Jesus Creed

There seems to be a rash of misspellers on my blog of late. My mom and dad, because my father’s father came from Scotland (one “t” kind of land), saddled me with a one “t” kind of first name and I have lived my whole life getting folks to spell that name correctly.
Here’s an odd question for those of us who have names that are routinely misspelt: What’s your best story about your name’s spelling or misspelling? Here’s mine:
As a kindergartner, my teacher wrote everyone’s name on the chalkboard. Then she went through the room, seeing if we could spell our names, asking each of us to go to the board and erase our name from the board if we saw it. Well, I sat there refusing to erase a name that looked so much like my name that I was tempted to humor her and just give in. But, no, not this proud “Scot.” Finally, I explained to her that there was no “daghesh” (the Hebrew dot that doubles a consonant — I actually didn’t say that) in my name and that, if she would kindly erase that second “t” I’d be glad to erase my name.

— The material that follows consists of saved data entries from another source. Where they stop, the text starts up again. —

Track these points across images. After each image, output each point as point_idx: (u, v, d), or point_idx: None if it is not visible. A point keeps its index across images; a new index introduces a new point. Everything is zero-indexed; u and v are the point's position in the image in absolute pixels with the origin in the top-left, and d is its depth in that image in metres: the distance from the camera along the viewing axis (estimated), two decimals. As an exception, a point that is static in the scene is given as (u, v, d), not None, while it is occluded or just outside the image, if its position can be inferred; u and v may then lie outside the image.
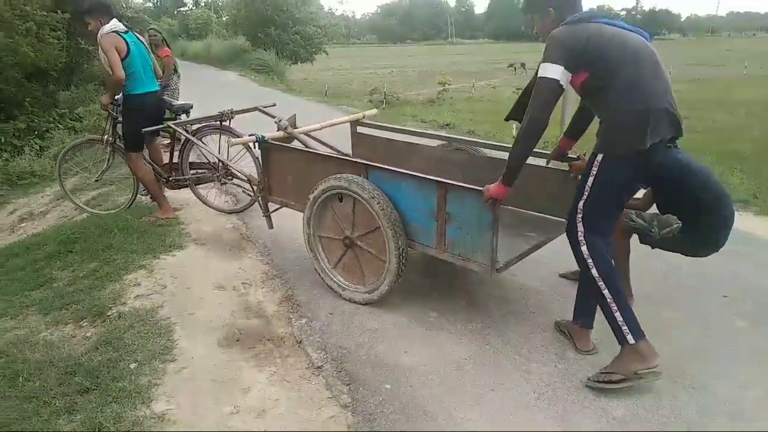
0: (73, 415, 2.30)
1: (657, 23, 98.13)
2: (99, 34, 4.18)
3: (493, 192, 2.42)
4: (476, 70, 28.77)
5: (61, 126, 9.58)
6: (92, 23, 4.24)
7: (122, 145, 4.60)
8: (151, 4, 56.99)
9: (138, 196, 4.94)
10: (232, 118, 4.61)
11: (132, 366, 2.59)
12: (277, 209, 3.82)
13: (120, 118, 4.55)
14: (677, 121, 2.28)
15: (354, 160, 3.26)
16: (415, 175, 2.84)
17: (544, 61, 2.26)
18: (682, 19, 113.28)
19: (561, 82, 2.23)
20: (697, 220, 2.66)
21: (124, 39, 4.21)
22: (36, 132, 9.19)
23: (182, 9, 54.68)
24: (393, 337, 2.82)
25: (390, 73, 30.08)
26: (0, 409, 2.40)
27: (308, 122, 4.33)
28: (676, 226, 2.67)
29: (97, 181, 5.07)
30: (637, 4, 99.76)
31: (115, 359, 2.65)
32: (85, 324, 3.11)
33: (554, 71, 2.22)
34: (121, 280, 3.54)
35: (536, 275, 3.49)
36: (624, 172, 2.32)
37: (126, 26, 4.35)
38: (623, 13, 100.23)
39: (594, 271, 2.37)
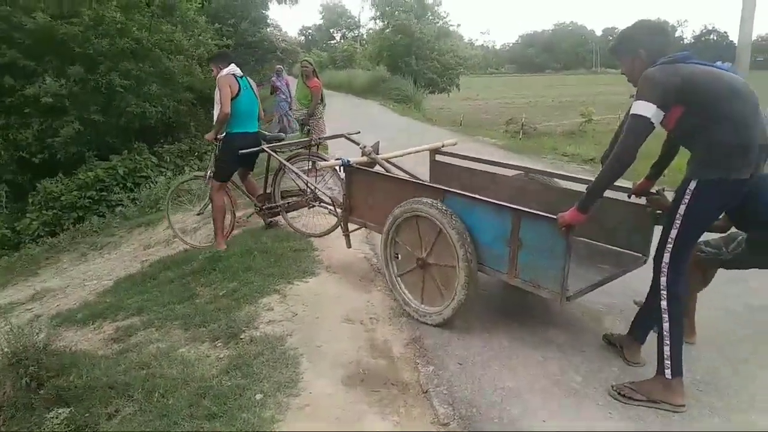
0: (199, 442, 2.31)
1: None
2: (218, 76, 4.64)
3: (568, 218, 2.47)
4: (623, 101, 27.02)
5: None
6: (214, 69, 4.76)
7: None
8: (303, 38, 61.79)
9: (273, 219, 5.19)
10: (320, 143, 4.89)
11: (258, 397, 2.57)
12: (356, 229, 4.00)
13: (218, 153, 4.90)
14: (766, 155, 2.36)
15: (431, 184, 3.42)
16: (489, 201, 2.93)
17: (637, 99, 2.33)
18: None
19: (652, 120, 2.28)
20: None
21: (238, 82, 4.65)
22: (196, 153, 10.16)
23: (331, 42, 58.48)
24: (530, 401, 2.51)
25: (528, 103, 29.37)
26: (137, 423, 2.51)
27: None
28: (741, 238, 2.74)
29: (199, 214, 5.46)
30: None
31: (242, 386, 2.65)
32: (219, 344, 3.19)
33: (646, 109, 2.28)
34: (256, 303, 3.62)
35: (703, 336, 2.98)
36: (717, 198, 2.35)
37: (241, 74, 4.77)
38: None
39: (664, 303, 2.43)
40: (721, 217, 2.75)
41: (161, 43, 10.16)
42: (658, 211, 2.95)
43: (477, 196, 3.00)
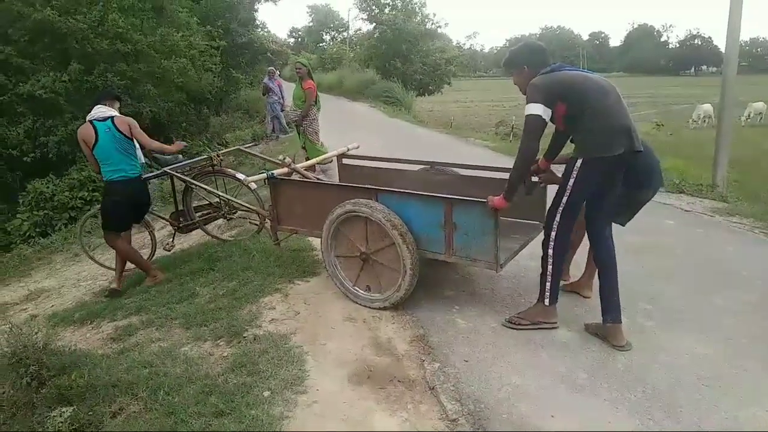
0: (209, 439, 2.30)
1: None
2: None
3: (496, 203, 2.95)
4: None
5: (210, 149, 10.43)
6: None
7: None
8: (292, 40, 61.65)
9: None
10: (222, 160, 5.00)
11: (265, 394, 2.56)
12: (287, 236, 4.26)
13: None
14: (636, 136, 2.83)
15: (364, 186, 3.63)
16: (421, 195, 3.31)
17: (527, 102, 2.89)
18: None
19: (543, 116, 2.84)
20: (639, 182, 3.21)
21: (95, 127, 4.28)
22: (187, 154, 10.08)
23: (321, 44, 58.35)
24: (537, 397, 2.53)
25: (516, 106, 29.51)
26: (143, 421, 2.49)
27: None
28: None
29: None
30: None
31: (249, 384, 2.65)
32: (222, 343, 3.18)
33: (536, 108, 2.84)
34: (258, 302, 3.61)
35: (703, 336, 3.02)
36: (597, 171, 2.88)
37: (106, 116, 4.34)
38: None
39: (551, 251, 3.02)
40: None
41: (155, 45, 10.09)
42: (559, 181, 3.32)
43: (409, 191, 3.37)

I think that day she also wanted to teach us how to “bounce” a ball. When I got the ball I began to dribble all around the room, weaving between the desks like Curly Neal, and she got all flustered and bothered by my hubris. Within the week my parents pulled me from kindergarten and let me stay home another year. Kindergarten dropout, as in “beauty school dropout.”
So there folks. Spell this Scot’s name with one “t” and you’ll keep him from saying silly things to you in private e-mails or on this blog!